*** Opening Given records ***

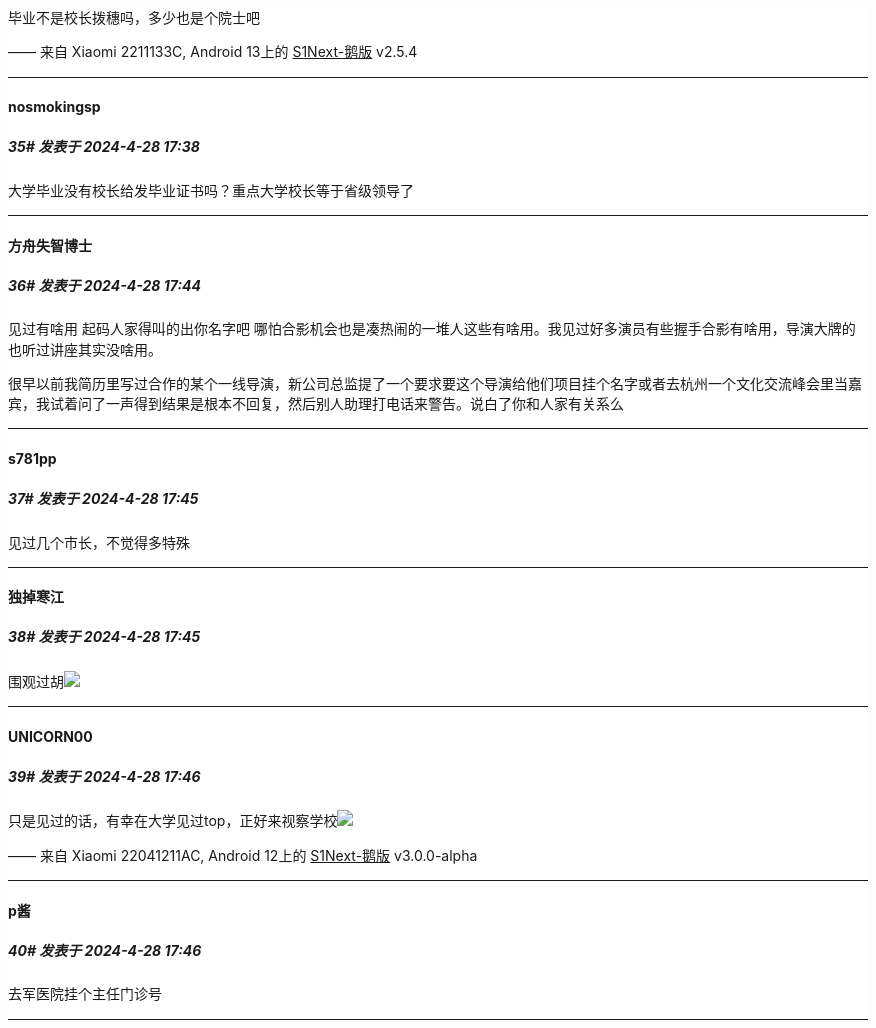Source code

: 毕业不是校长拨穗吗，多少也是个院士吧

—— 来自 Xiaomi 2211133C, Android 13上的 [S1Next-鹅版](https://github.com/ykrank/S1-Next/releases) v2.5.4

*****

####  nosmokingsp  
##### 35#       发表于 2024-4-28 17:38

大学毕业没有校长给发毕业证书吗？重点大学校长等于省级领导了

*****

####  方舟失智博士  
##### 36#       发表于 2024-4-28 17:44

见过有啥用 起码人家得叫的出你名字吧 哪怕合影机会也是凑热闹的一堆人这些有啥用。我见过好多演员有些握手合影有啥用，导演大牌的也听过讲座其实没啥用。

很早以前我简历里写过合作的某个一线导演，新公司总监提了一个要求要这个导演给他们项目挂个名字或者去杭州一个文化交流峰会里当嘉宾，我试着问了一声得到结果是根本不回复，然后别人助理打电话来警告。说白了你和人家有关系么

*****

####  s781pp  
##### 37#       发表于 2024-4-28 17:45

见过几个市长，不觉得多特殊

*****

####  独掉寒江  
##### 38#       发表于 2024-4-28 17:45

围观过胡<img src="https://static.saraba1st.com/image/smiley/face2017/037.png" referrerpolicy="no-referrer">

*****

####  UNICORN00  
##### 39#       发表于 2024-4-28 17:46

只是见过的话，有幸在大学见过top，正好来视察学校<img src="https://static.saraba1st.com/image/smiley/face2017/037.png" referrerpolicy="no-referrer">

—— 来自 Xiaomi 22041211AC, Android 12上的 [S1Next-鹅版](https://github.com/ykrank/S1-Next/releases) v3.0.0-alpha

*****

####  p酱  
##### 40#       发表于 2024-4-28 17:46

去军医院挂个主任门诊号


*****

*** Closing Given records ***

# [Assigned task]
Reproduce the data above verbatim, line for line, omitting any images.

# [Exercise result]
Source code

: 毕业不是校长拨穗吗，多少也是个院士吧

—— 来自 Xiaomi 2211133C, Android 13上的 [S1Next-鹅版](https://github.com/ykrank/S1-Next/releases) v2.5.4

*****

####  nosmokingsp  
##### 35#       发表于 2024-4-28 17:38

大学毕业没有校长给发毕业证书吗？重点大学校长等于省级领导了

*****

####  方舟失智博士  
##### 36#       发表于 2024-4-28 17:44

见过有啥用 起码人家得叫的出你名字吧 哪怕合影机会也是凑热闹的一堆人这些有啥用。我见过好多演员有些握手合影有啥用，导演大牌的也听过讲座其实没啥用。

很早以前我简历里写过合作的某个一线导演，新公司总监提了一个要求要这个导演给他们项目挂个名字或者去杭州一个文化交流峰会里当嘉宾，我试着问了一声得到结果是根本不回复，然后别人助理打电话来警告。说白了你和人家有关系么

*****

####  s781pp  
##### 37#       发表于 2024-4-28 17:45

见过几个市长，不觉得多特殊

*****

####  独掉寒江  
##### 38#       发表于 2024-4-28 17:45

围观过胡<img src="https://static.saraba1st.com/image/smiley/face2017/037.png" referrerpolicy="no-referrer">

*****

####  UNICORN00  
##### 39#       发表于 2024-4-28 17:46

只是见过的话，有幸在大学见过top，正好来视察学校<img src="https://static.saraba1st.com/image/smiley/face2017/037.png" referrerpolicy="no-referrer">

—— 来自 Xiaomi 22041211AC, Android 12上的 [S1Next-鹅版](https://github.com/ykrank/S1-Next/releases) v3.0.0-alpha

*****

####  p酱  
##### 40#       发表于 2024-4-28 17:46

去军医院挂个主任门诊号


*****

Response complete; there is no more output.